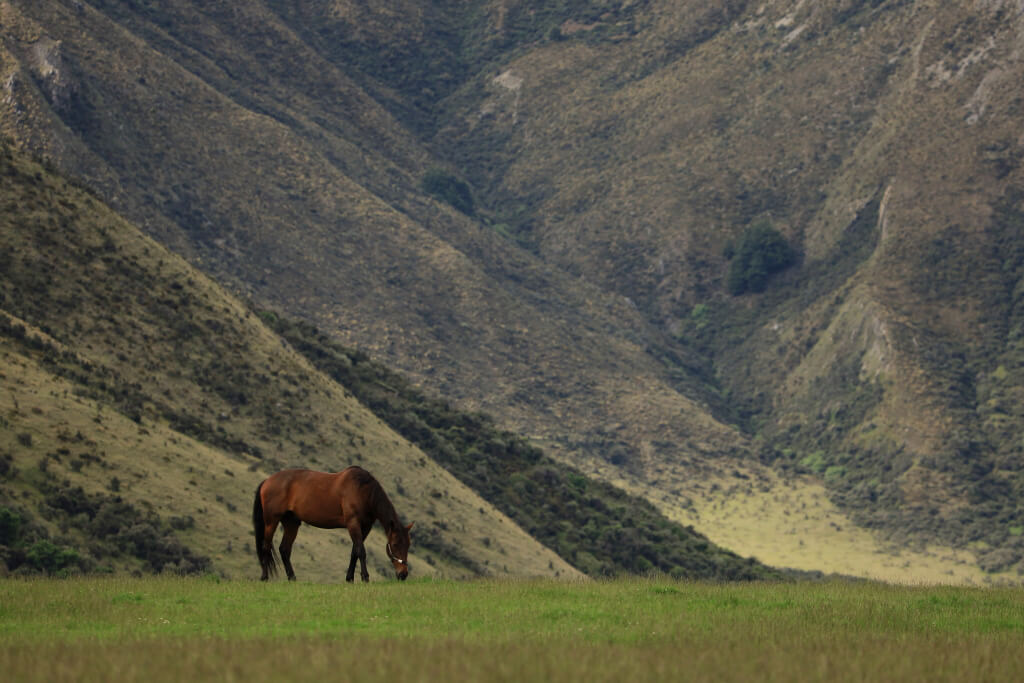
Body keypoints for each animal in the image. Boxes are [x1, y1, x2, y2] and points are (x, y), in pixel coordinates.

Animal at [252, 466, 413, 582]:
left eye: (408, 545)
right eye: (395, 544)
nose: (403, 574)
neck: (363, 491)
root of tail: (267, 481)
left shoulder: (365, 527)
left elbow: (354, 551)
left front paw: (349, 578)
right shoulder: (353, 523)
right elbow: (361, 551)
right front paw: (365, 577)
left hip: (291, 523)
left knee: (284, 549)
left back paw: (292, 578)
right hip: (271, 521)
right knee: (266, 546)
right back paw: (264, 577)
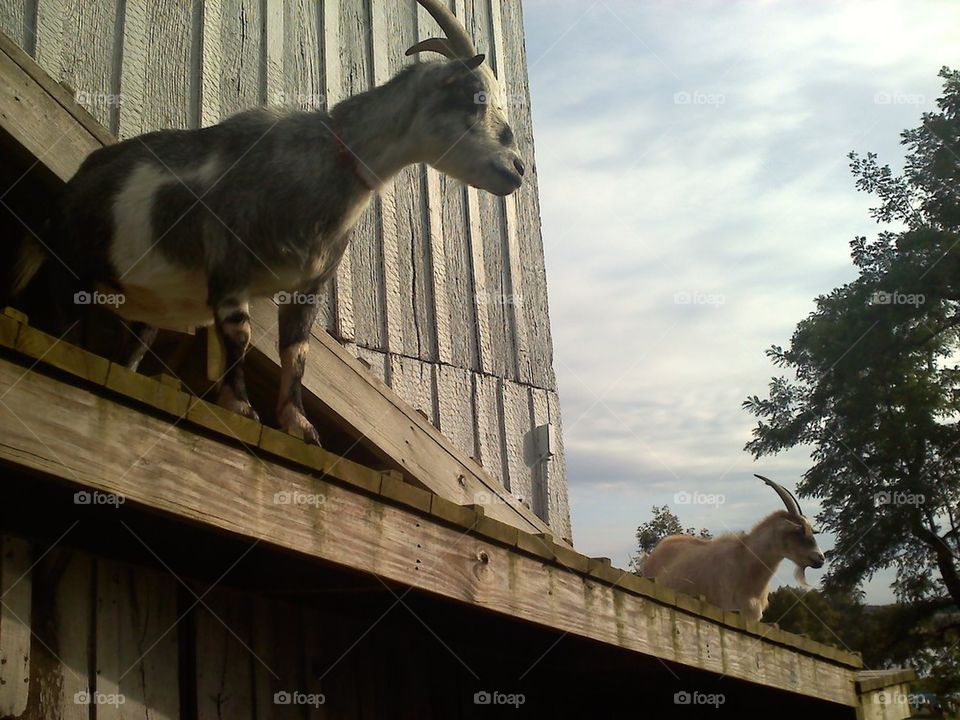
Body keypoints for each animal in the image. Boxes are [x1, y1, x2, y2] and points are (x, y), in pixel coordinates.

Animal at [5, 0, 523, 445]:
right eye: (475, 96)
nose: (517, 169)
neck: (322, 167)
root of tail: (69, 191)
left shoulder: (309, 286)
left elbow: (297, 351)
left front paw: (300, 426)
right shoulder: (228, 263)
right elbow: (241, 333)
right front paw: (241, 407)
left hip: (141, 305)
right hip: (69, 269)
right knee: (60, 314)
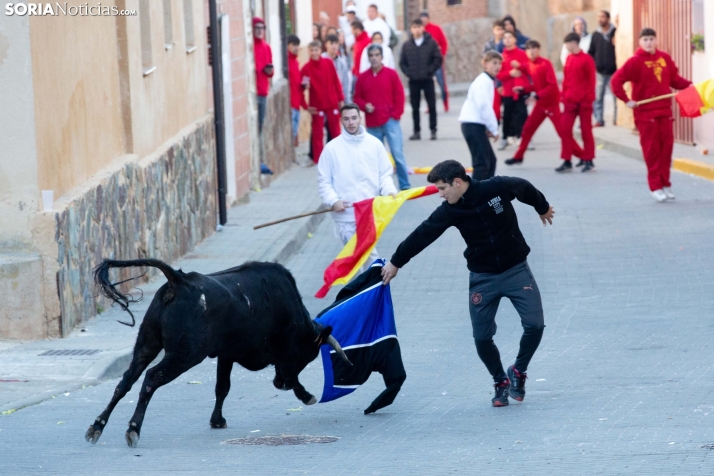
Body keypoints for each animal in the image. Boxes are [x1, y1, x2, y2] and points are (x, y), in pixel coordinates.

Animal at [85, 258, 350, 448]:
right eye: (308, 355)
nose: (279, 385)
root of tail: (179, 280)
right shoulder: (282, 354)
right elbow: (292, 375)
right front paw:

• • • • • • •

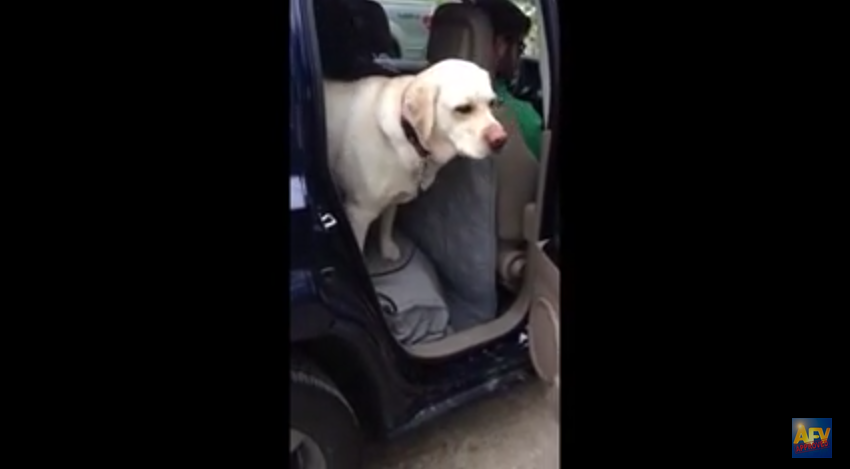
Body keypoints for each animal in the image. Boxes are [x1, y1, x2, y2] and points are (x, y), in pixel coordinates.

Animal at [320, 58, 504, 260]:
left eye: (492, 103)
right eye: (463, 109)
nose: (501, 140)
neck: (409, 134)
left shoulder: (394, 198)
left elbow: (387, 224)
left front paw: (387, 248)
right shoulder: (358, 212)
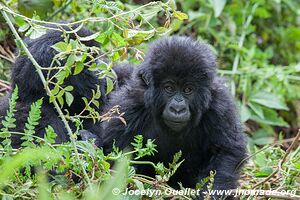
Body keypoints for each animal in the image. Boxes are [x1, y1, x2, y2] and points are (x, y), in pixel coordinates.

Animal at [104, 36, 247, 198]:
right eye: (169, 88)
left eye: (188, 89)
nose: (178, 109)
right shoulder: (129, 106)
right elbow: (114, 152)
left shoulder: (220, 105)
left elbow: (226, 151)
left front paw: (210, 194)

• • • • • • •

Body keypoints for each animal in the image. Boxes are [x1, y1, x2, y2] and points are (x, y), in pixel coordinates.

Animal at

• • • • • • •

### Task statement
Using the entries above, write out exactly the lines from the one with "right back paw: (264, 577)" through the one with "right knee: (60, 314)", ends included. Leave out any pictures.

### Response to the exercise
right back paw: (264, 577)
Body keypoints for each animal in the image. Boxes are [x1, y1, x2, y2] and points are (x, y), in pixel coordinates.

Animal at [5, 0, 523, 445]:
right eye: (475, 96)
nose: (517, 169)
neck: (322, 167)
root of tail: (69, 191)
left shoulder: (309, 286)
left elbow: (297, 351)
left front paw: (300, 426)
right shoulder: (228, 263)
right elbow: (241, 333)
right front paw: (241, 407)
left hip: (141, 305)
right hip: (69, 269)
right knee: (60, 314)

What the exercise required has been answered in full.